Una cellula di elite supersegreta dell’esercito cinese dietro i cyber-attacchi che stanno bersagliando gli Stati Uniti. E’ quanto denuncia un rapporto della societa’ americana di sicurezza informatica Mandiant che, in 75 pagine, spiega come i membri dell’Unita’ 61398, corpo scelto dell’esercito di Pechino, abbiano rubato dati e creato problemi ad industrie di ogni genere, localizzate soprattutto in paesi anglofoni, l’87% del totale. La sede del corpo speciale cinese – un oscuro palazzo di 12 piani situato in un compound di 12 mila metri quadrati a Pudong, la zona nuova di Shanghai verso il mare dove c’e’ anche l’aeroporto internazionale – sarebbe la base dalla quale dal 2006 ad oggi sono partiti attacchi informatici che hanno compromesso almeno 141 societa’ in tutto il mondo, soprattutto negli Usa.
Oggi un reporter della Bbc, John Sudworth, che stava lavorando sulla storia e filmando il palazzone di Shanghai e’ stato fermato e arrestato per un breve periodo dalle autorita’ cinesi. La denuncia della Mandiant ha fatto infuriare il governo cinese che, tramite il portavoce del ministero degli Esteri Hong Lei, ha parlato di ‘accuse senza fondamento’, asserendo che la Cina e’ essa stessa vittima di attacchi informatici.
Non e’ la prima volta che la Mandiant presenta un rapporto del genere: gia’ nel gennaio 2010 era stato presentato un dossier sulle ‘minacce persistenti avanzate’ (Apt) nel quale si paventava la possibilita’ che il governo cinese fosse dietro gli attacchi informatici a societa’ di tutto il mondo analizzati dal 2004. Con questo nuovo rapporto, chiamato Apt1 e diffuso ieri sera negli Usa, gli attacchi vengono ricondotti con prove specifiche all’unita’ speciale dell’Esercito di Liberazione del Popolo di Pechino, la 61398, la cui natura e’ considerata in Cina un segreto di Stato.
Attraverso l’analisi degli indirizzi Ip (quasi tutti riconducibili a Shanghai) e dei server, oltre che delle modalita’ e addirittura di qualche hacker, i tecnici della societa’ americana sono giunti alla conclusione che militari cinesi ben addestrati, conoscitori dell’inglese e dell’informatica, sono senza dubbio dietro gli attacchi.
Il Paese piu’ colpito dagli attacchi informatici sono di gran lunga gli Stati Uniti con 115 casi, seguiti dalla Gran Bretagna con 5, India e Israele con 3, Canada, Taiwan, Svizzera e Singapore 2 e Francia, Norvegia, Belgio, Lussemburgo, Giappone, Emirati Arabi, Sud Africa con un solo attacco registrato. Le societa’ spaziano in tutti i campi: tra loro anche la Coca Cola, aziende finanziarie, organizzazioni internazionali, motori di ricerca come Google e diversi giornali, tra cui spiccano il New York Times e il Wall Street Journal.
In oltre dieci mesi, da una singola azienda, secondo il rapporto americano, sarebbero stati rubati oltre 6,5 terabytes di dati. Normalmente gli hacker cinesi ‘soggiornano’ nei server delle aziende per circa un anno, di media, con una punta di 4 anni e dieci mesi in un caso. I tecnici americani sono anche riusciti ad identificare tre degli hacker al servizio del paese del dragone, con dei nick name da battaglia: il ‘gorilla brutto’, ‘Dota’ e ‘superforte’. Il metodo di intrusione e’ piu’ o meno lo stesso: invio di malware e virus attraverso mail civetta che si rivelano poi attivita’ di phishing.
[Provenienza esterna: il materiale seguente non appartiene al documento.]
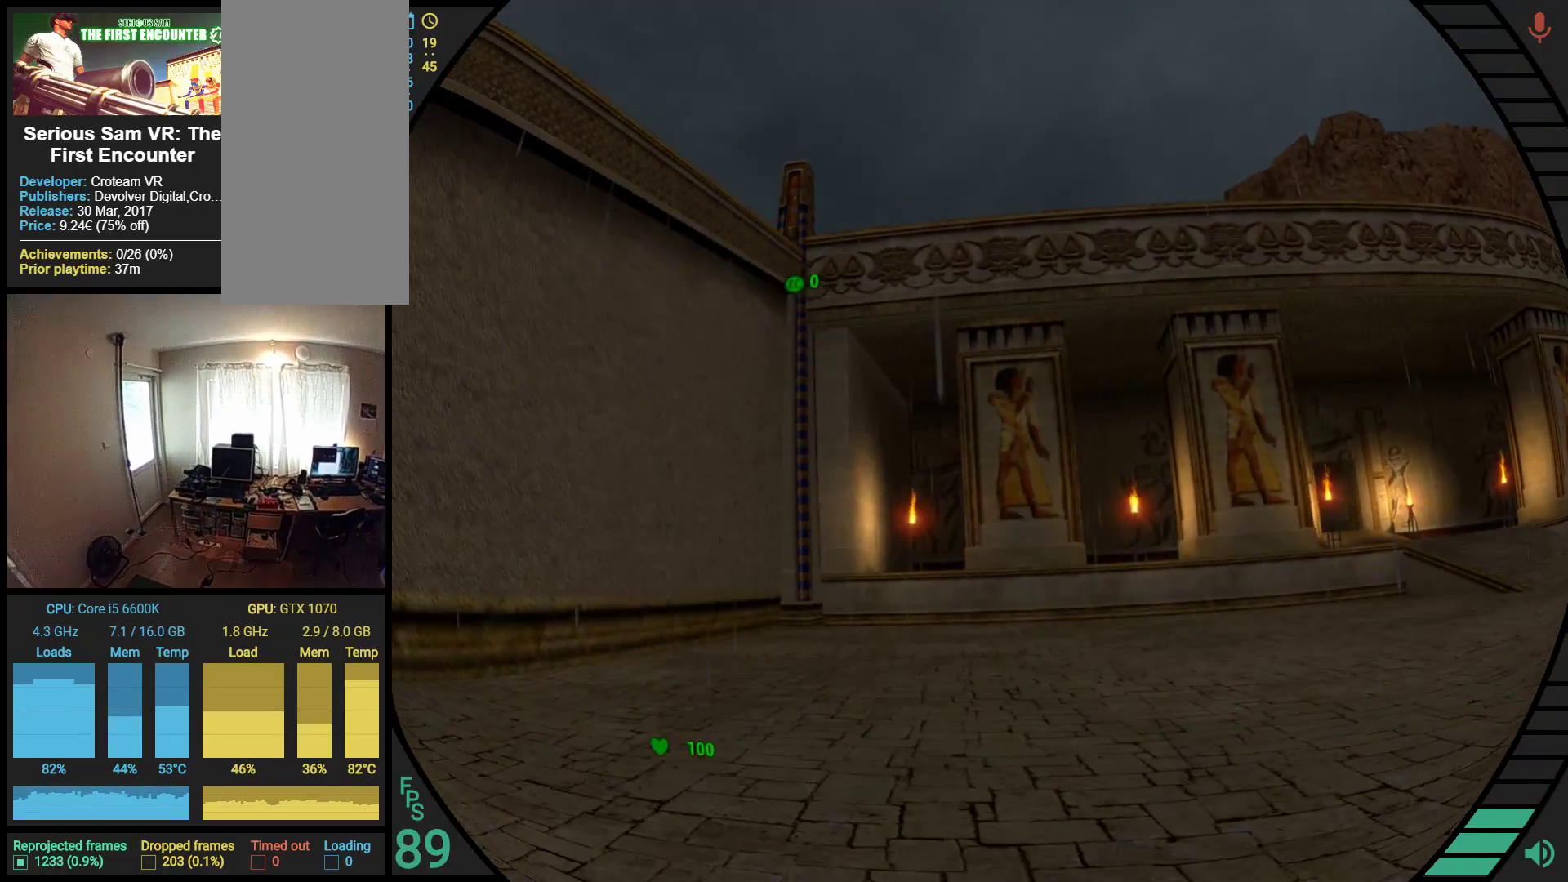
Gameplay with a controller (Nintendo layout); each line is a JSON object with the inputs held at the frame after it (dt_ms = milliseconds from this image to that frame). "events" lists button and stick changes between this image and that frame as [ms after this image, input, new state], when the widget could be followed in between. Not read: A B DPAD_DOWN DPAD_LEFT DPAD_RIGHT DPAD_UP HOME L2 L3 R2 R3 SL SR X Y other_buttons right_stick.
{"dt_ms": 1000, "buttons": [], "left_stick": "down-left"}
Pechino ha reagito duramente. Hong Lei, respingendo al mittente le ‘irresponsabili’ accuse, ha detto che la Cina e’ stata oggetto di attacchi informatici che hanno interessato 14 milioni di computer cinesi, portati da 73.000 indirizzi Ip stranieri, la maggior parte dei quali sono americani.
Gli stessi americani ovviamente non se ne stanno con le mani in mano. La Casa Bianca di Barack Obama e’ ormai in dirittura d’arrivo nell’elaborazione del primo manuale di regole sulla cyber-war per difendere il Paese: secondo indiscrezioni circolate nei giorni scorsi prevedrebbe anche la possibilita’ per il ‘Comandante in Capo’ di ordinare pesanti attacchi informatici preventivi qualora ci siano dall’estero minacce credibili. Mentre il Pentagono, attraverso il suo Cyber Command, continua a potenziare il suo arsenale per difendere il Paese sul fronte sempre piu’ infuocato della guerra nel cyberspazio.